Nearly three years after the vicious attacks by Hindu radicals in Orissa left dozens of Christians dead and thousands injured, there has been just one conviction for murder, with thousands of complaints disregarded by the authorities.

Christian-shop-Burnt_4X3.jpg
Christian villages in Kandhamal were destroyed by Hindu extremists

A devastating report by a Christian journalist and human rights activist about the Indian authorities' investigations into the mass violence in Kandhamal between August and October 2008 exposes how justice has eluded the Christian victims.

The Orissa State government acknowledges 52 deaths - of whom 38 were Christians - in Kandhamal during that period and the earlier violence at the end of 2007. But the report says:

There has been no attempt by the Directorate of Prosecutions or by the police to upgrade cases where victims died of their injuries not on the spot, but in hospital, refugee camps or other places... This has prevented a large number of cases from being recorded as murder.

Church activists list 91 murder cases, which includes the 38 Christians who died at the scene, plus 41 who later died of injuries sustained in the violence and 12 who died in police action.

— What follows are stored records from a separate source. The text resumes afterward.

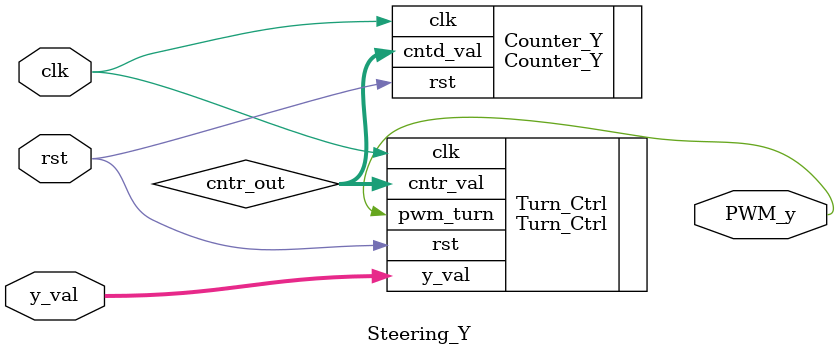
<source format=sv>
`timescale 1ns / 1ps


module Steering_Y(
    input clk,
    input rst,
    input logic [9:0] y_val,
    output PWM_y
    );

    wire [11:0] cntr_out;


    Turn_Ctrl Turn_Ctrl(
    .clk(clk),
    .rst(rst),
    .cntr_val(cntr_out),
    .y_val(y_val),
    .pwm_turn(PWM_y)
    );

    Counter_Y Counter_Y(
    .clk(clk),
    .rst(rst),
    .cntd_val(cntr_out)
    );


endmodule

</source>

In 20 cases brought to date, there has been just one conviction for murder.

Mass violence and vandalism

Around 18,000 people were injured in the attacks and 6,000 houses and 296 churches and smaller places of Christian worship were burnt in 400 villages. Over 56,000 people were displaced, and over 10,000 are yet to return home. Around 1,000 have been warned that they can come back only if they convert to Hinduism.

After the attacks subsided in October 2008, 3,232 criminal complaints relating to murder, abduction, violence and arson were filed. Of these, 1,541 are acknowledged by Kandhamal district police, but only 828 were converted to First Information Reports (FIR), which mark the beginning of further investigation and the case being brought for trial.

Only 327 cases have reached the courts, resulting in 169 acquittals and 86 convictions, but not for the most serious crimes mentioned in the FIRs, rather for comparatively minor ones meriting prison terms of just two or three years; 90 cases are still being tried.

A total of 1,597 suspects have been acquitted; this does not include the thousands who could not be arrested and therefore could not be brought to trial.

Statements from jurists who have seen the case records reveal "grave lapses" on the part of the Investigating Officer, Public Prosecutor and the Trial Judge. These include the failure to obtain statements from eye witnesses and not properly cross-examining or questioning hostile witnesses. They said that in several judgements the trial judge had sufficient material showing the participation and identification of the accused persons in an unlawful assembly, "the object of which was to cause inter alia homicidal death of the victims".

Christians who were affected by the violence in Orissa are still picking up the pieces of their shattered lives, and Barnabas Aid is continuing to support them through a variety of home rebuilding, vocational training and business start-up projects.